Vem aí 2016. Será um ano diferente para o futebol brasileiro. Com aprovação da Lei de Responsabilidade no Esporte, o chamado Profut, os clubes que aderiram ou não ao refinanciamento e parcelamento de suas dívidas com o governo federal somente poderão investir 70% dos seus orçamentos no futebol.

A partir de janeiro, todos os clubes precisão ter certidões negativas para colocar em campo equipes profissionais. Os salários e as dívidas tributárias deverão ser pagas em dia. Os atrasos poderão proporcionar até o rebaixamento do time nos campeonatos nacionais.

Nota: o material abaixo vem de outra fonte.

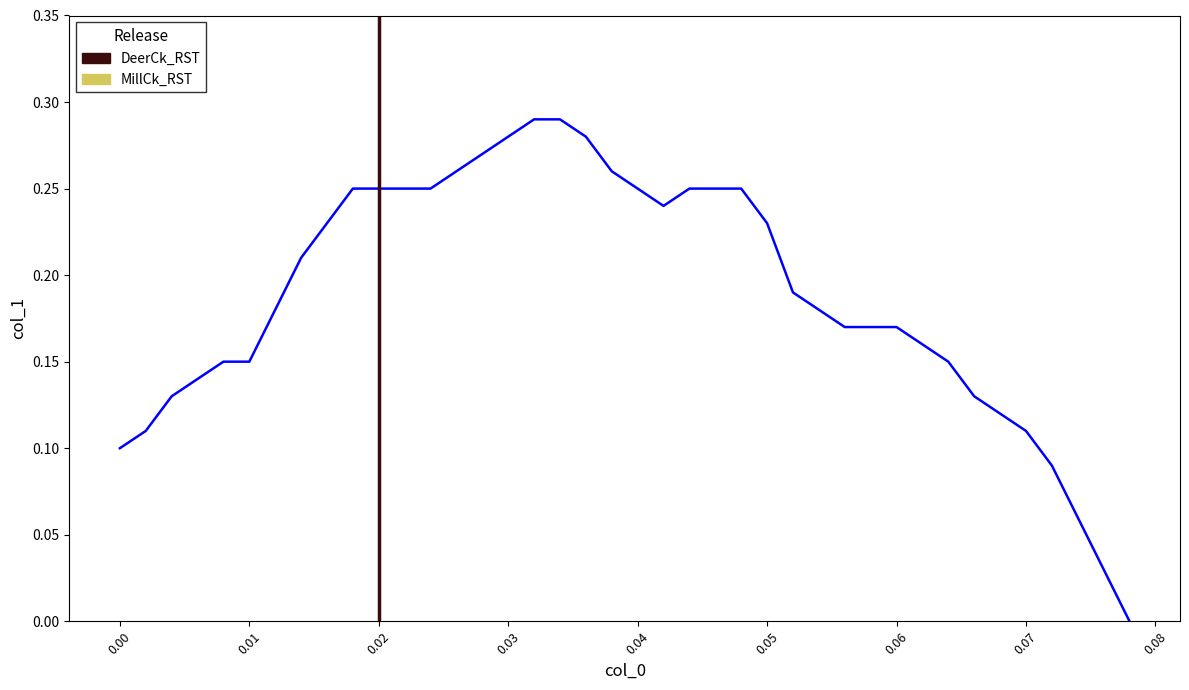

Which label corresponds to the largest value in the chart?

0.032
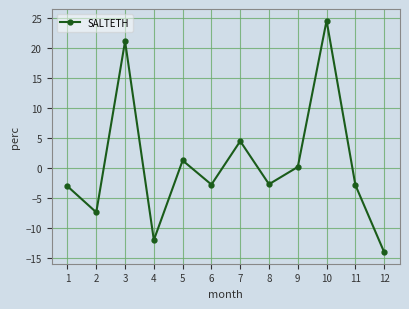

How many points are lower than both their immediate neighbors (excluding endpoints)?

4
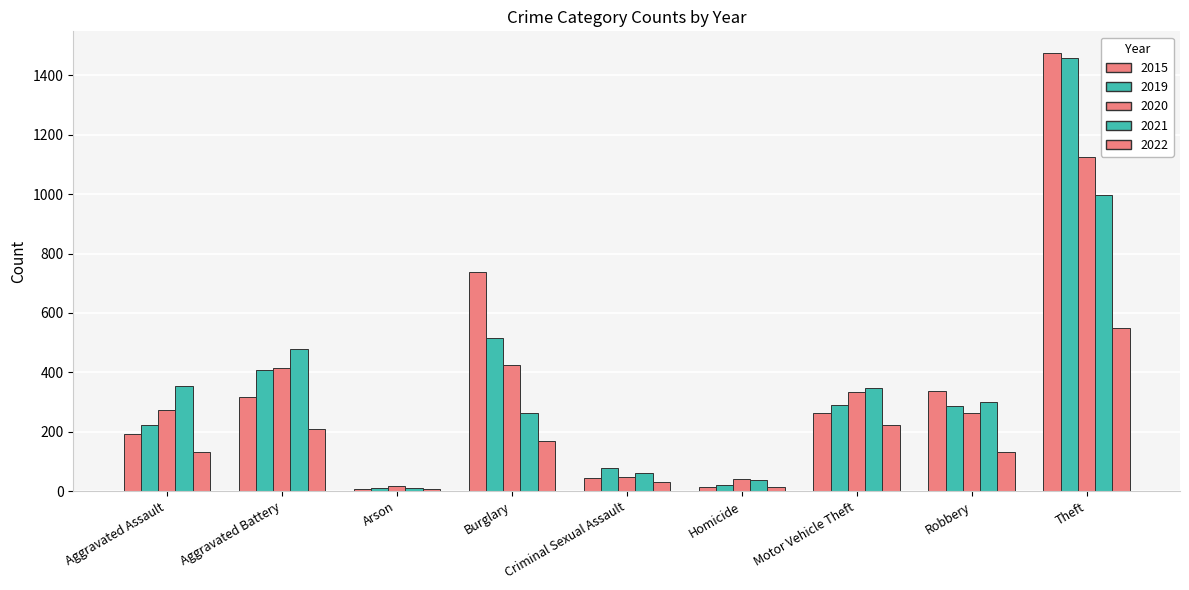

How many distinct data groups are displayed?

5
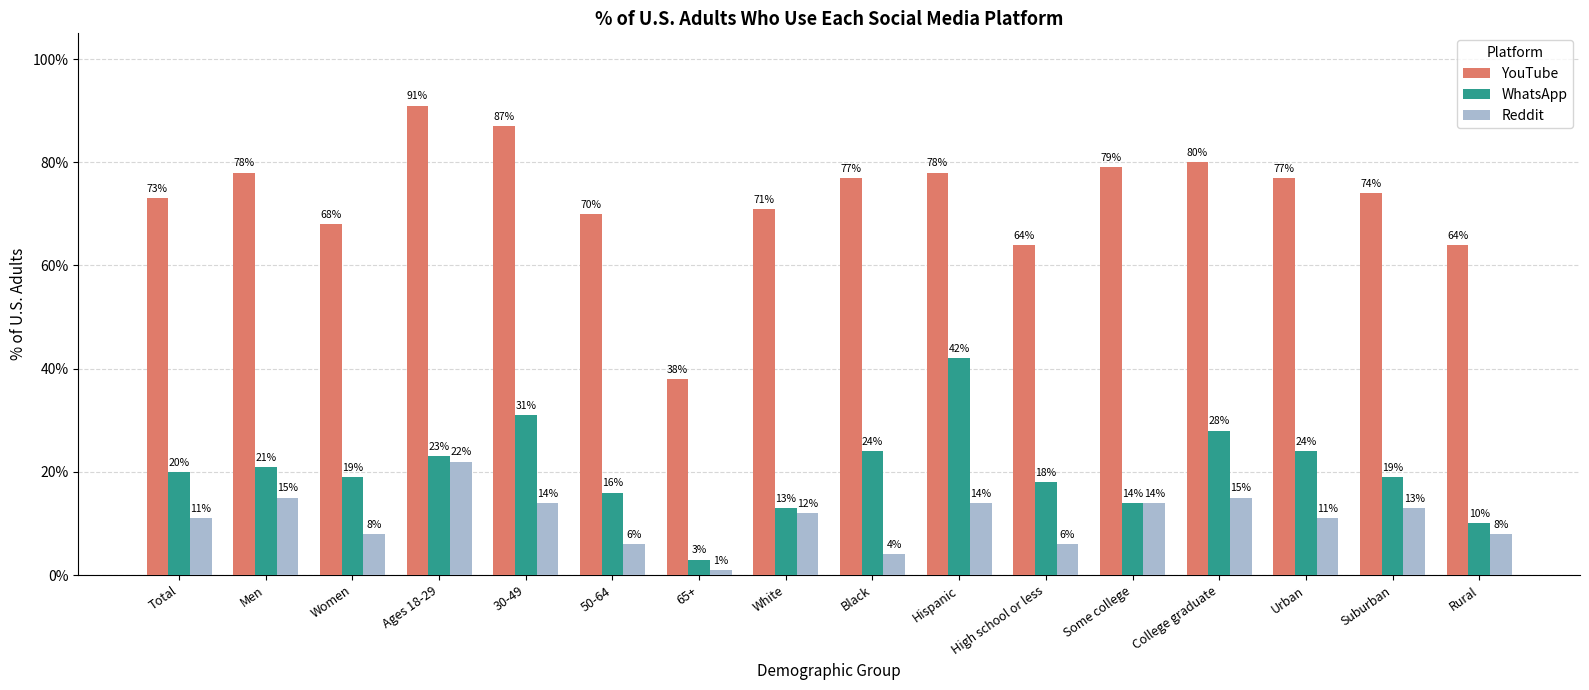

The WhatsApp series shows 0.2 at Total. True or false?

True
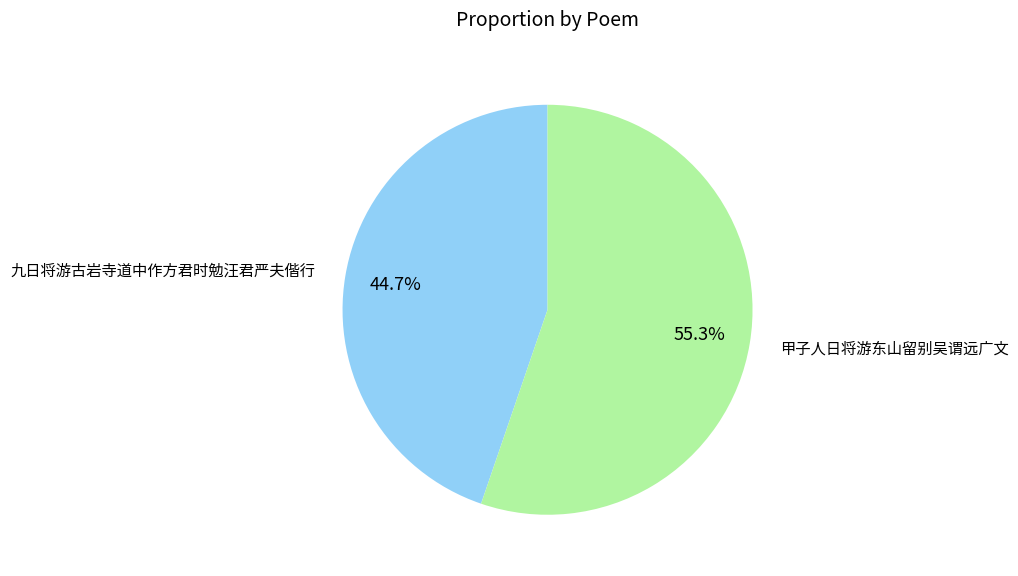

Is there any slice that represents more than half of the pie?

Yes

Evidente que essa determinação, que também foi parar no Estatuto do Torcedor, causa calafrios nos clubes e nas entidades. Inclusive, de quem partirá a denúncia e quem vai fazer cumprir? Serão os torcedores que denunciarão times inadimplentes? E para quem?

Outra coisa: quem vai fazer cumprir o rebaixamento? As entidades organizadoras perderam o direito de punição com a Lei Pelé. Seria o Superior Tribunal de Justiça Desportiva? Seria a Justiça Comum?

Advogados que militam na área esportiva também fazem essas perguntas e buscam as respostas. O que se sabe é que se trata de um assunto muito sério e que a Europa precisou de cinco anos para colocar em prática. Não foi numa canetada pura e simples como foi feito aqui.

O cenário que se desenha é de incerteza quanto à permanência de muitos clubes na vida esportiva nacional. 2016 pode ser o ano tenebroso dos clubes.